Russia says jet downing 'provocation' as Turkey seeks to ease tensions
Russia on Wednesday accused Turkey of a "planned provocation" over the downing of a warplane on the Syrian border but pledged not to go to war as NATO-member Ankara sought to play down tensions.
Moscow: Russia on Wednesday accused Turkey of a "planned provocation" over the downing of a warplane on the Syrian border but pledged not to go to war as NATO-member Ankara sought to play down tensions.
As the diplomatic fallout from yesterday's incident raged on, Moscow said Russian and Syrian special forces had rescued one of the pilots who ejected from the burning Russian plane but confirmed the second airman was dead.
The jet downing has threatened ties between two major rival players in the Syrian war and raised fears it could escalate into a wider geopolitical conflict.
Russian Foreign Minister Sergei Lavrov ratcheted up the pressure after talking to Turkish counterpart Mevlut Cavusoglu by phone in the first contact between the two sides since the plane went down.
"We have serious doubts about this being an unpremeditated act, it really looks like a planned provocation," Lavrov said at a press conference in Moscow.
"We do not plan to go to war with Turkey, our attitude toward the Turkish people has not changed," Lavrov added, but warned that Moscow would "seriously reevaluate" relations with Ankara.
President Vladimir Putin yesterday branded the incident a "stab in the back committed by accomplices of terrorists", recommending that Russians do not visit Turkey, a key tourist destination.
Turkey, however, has sought to turn down the heat, with President Recep Tayyip Erdogan insisting Ankara was simply defending its border.
"We have no intention to escalate this incident. We are just defending our security and the rights of our brothers," Erdogan said in a speech in Istanbul.
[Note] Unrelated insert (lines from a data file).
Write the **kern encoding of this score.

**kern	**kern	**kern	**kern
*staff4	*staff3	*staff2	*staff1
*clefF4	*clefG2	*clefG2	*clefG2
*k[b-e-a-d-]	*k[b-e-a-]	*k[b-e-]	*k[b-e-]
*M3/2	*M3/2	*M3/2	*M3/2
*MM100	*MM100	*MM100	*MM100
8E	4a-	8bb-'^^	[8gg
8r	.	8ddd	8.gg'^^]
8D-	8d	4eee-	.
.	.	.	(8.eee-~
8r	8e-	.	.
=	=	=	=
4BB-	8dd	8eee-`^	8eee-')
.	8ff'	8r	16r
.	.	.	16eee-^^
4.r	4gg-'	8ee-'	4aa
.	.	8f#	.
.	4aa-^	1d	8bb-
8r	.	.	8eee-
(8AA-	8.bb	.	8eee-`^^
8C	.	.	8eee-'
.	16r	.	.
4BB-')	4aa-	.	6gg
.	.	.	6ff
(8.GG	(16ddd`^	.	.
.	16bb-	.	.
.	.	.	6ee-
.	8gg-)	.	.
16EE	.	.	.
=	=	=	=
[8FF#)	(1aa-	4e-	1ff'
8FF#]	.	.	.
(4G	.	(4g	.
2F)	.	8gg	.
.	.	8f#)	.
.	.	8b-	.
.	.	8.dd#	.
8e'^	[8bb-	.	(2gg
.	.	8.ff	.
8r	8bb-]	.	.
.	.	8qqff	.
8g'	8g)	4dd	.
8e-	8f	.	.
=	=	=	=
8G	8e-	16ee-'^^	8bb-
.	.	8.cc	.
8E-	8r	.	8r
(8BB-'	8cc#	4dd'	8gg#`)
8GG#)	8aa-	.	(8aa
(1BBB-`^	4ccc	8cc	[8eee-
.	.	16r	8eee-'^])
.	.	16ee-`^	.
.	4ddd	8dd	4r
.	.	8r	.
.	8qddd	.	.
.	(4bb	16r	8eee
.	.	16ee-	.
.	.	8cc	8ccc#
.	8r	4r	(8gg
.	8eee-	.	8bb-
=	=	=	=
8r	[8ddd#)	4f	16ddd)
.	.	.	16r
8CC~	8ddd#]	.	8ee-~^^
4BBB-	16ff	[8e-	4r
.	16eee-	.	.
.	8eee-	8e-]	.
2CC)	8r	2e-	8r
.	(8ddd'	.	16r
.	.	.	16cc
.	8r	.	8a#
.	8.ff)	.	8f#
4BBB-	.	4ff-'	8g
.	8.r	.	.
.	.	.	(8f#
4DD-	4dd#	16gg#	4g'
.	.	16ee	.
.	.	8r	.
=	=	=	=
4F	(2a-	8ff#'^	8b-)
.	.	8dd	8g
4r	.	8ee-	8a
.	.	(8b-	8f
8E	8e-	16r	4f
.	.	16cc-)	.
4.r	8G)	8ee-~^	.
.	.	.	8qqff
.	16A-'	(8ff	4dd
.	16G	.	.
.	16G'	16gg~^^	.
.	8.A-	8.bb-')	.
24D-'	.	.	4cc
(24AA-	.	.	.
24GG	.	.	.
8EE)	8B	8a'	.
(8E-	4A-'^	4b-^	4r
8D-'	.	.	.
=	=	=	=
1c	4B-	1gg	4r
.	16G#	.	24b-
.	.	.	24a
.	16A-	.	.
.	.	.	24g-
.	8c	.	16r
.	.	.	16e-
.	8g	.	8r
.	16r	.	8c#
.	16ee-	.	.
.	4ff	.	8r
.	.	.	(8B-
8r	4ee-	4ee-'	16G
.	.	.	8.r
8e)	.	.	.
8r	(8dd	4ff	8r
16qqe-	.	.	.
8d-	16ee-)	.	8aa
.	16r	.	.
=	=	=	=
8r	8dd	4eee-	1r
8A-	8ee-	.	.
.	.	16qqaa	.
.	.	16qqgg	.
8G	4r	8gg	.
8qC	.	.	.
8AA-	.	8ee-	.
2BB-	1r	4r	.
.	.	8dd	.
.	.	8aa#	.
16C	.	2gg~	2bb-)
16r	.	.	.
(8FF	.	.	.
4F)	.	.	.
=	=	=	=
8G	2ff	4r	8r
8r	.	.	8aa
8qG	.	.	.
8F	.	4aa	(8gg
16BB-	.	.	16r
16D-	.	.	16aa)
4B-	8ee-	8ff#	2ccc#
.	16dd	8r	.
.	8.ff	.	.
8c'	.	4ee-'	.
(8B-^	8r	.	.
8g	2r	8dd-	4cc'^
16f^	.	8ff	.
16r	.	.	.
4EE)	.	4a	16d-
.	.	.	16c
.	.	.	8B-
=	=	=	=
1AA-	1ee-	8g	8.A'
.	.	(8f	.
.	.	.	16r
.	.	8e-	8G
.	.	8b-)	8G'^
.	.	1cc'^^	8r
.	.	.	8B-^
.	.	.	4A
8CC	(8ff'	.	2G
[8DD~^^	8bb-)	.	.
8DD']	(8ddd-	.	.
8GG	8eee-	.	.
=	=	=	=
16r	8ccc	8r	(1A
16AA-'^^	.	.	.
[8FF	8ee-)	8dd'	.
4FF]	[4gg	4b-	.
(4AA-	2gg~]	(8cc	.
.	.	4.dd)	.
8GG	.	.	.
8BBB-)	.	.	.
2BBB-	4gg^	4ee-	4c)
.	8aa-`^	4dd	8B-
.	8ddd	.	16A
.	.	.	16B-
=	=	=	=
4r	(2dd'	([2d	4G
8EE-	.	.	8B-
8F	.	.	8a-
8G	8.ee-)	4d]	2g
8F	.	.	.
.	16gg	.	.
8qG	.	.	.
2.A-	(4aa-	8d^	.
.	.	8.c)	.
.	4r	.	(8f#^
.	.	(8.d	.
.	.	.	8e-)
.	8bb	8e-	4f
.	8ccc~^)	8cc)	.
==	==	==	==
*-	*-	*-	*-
Prime Minister Ahmet Davutoglu called Russia "our friend and our neighbour" and said Ankara did not want to strain ties with Moscow.
Turkey says the Su-24 warplane violated its airspace 10 times within a five-minute period, but Russia insisted it never strayed from Syrian territory.
The shooting also risks derailing efforts to bring peace to Syria that were gaining tentative momentum following the November 13 Paris attacks claimed by Islamic State militants who control swathes of northern Syria.
US President Barack Obama said Washington's NATO ally had a right to defend its airspace but said his priority was to make sure the standoff did not escalate.
Following an extraordinary meeting of the alliance yesterday, NATO chief Jens Stoltenberg said "diplomacy and de-escalation are important to resolve this situation". Turkey's Ambassador to the United Nations Halit Cevik said in a letter to the Security Council that two planes were involved, one of which was shot down while the other left Turkish airspace.
He said both had flown 2.19 kilometres into Turkish airspace for 17 seconds from 1254 IST yesterday.
Ankara and Moscow are already on starkly opposing sides in the four-year Syrian civil war, with Turkey wanting to see the ouster of President Bashar al-Assad while Russia is one of his last remaining allies.
Assad's other key ally Iran also slammed Ankara. Turkey's behaviour "sends the wrong message to the terrorists" in Syria, its Foreign Minister Mohammad Javad Zarif told Lavrov.
In an apparent response to Turkey's action, Russian Defence Minister Sergei Shoigu said Moscow would send its most hi-tech S-400 air defence system to its airbase in Syria.
The Moskva guided missile cruiser will be stationed near the Syrian Mediterranean port of Latakia, the Defence Ministry said.
There has been fears of such a mid-air incident since Russia launched air strikes in Syria in September, to the consternation of nations already involved in a US-led anti-IS coalition.
Turkey had protested that Russia's campaign was aimed at hitting Syrian rebels and buttressing the Assad regime rather than hurting IS jihadists.
As the recriminations flew, Moscow said its special forces had helped rescue one of the pilots alongside Syrian troops and that the serviceman was now safe at a Russian air base in Syria.
"The operation ended successfully. The second pilot has been brought to our base. He is alive and well," Shoigu said.
Putin said the rescued pilot would be given a medal, along with those involved in the rescue operation and the other pilot who was shot dead by rebels after parachuting out.
Russia's military said another soldier had been killed in a failed bid to rescue the pair after one of his squadron's helicopters was damaged by gunfire and had to land.
In Moscow several hundred young activists hurled stones and eggs at Turkey's embassy and brandished anti-Turkish placards in a brief protest over the jet downing.